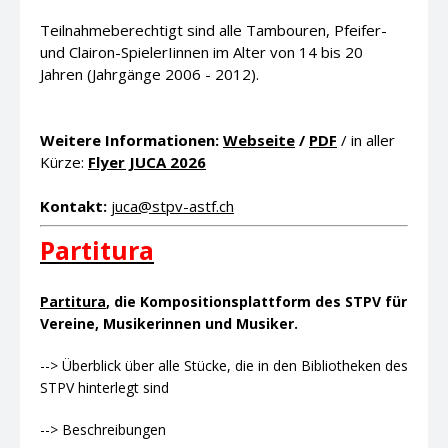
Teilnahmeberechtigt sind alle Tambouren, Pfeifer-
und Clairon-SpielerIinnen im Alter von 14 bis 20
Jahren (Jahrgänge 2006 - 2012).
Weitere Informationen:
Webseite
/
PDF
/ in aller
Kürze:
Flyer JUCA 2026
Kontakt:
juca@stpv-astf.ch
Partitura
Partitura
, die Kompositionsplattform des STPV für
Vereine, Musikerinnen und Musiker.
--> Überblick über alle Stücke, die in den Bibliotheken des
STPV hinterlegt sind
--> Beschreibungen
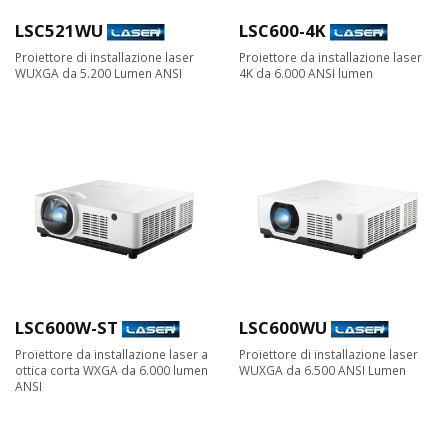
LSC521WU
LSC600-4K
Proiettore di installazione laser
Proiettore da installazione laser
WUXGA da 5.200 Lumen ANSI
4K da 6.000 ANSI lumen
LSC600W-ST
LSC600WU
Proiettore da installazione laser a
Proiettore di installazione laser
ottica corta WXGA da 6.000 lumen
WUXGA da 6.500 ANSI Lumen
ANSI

--- Instructions for the task ---
Over the whole listing above, how many lines contain the string "ANSI"? The answer is that number alone.

--- Exercise output ---
4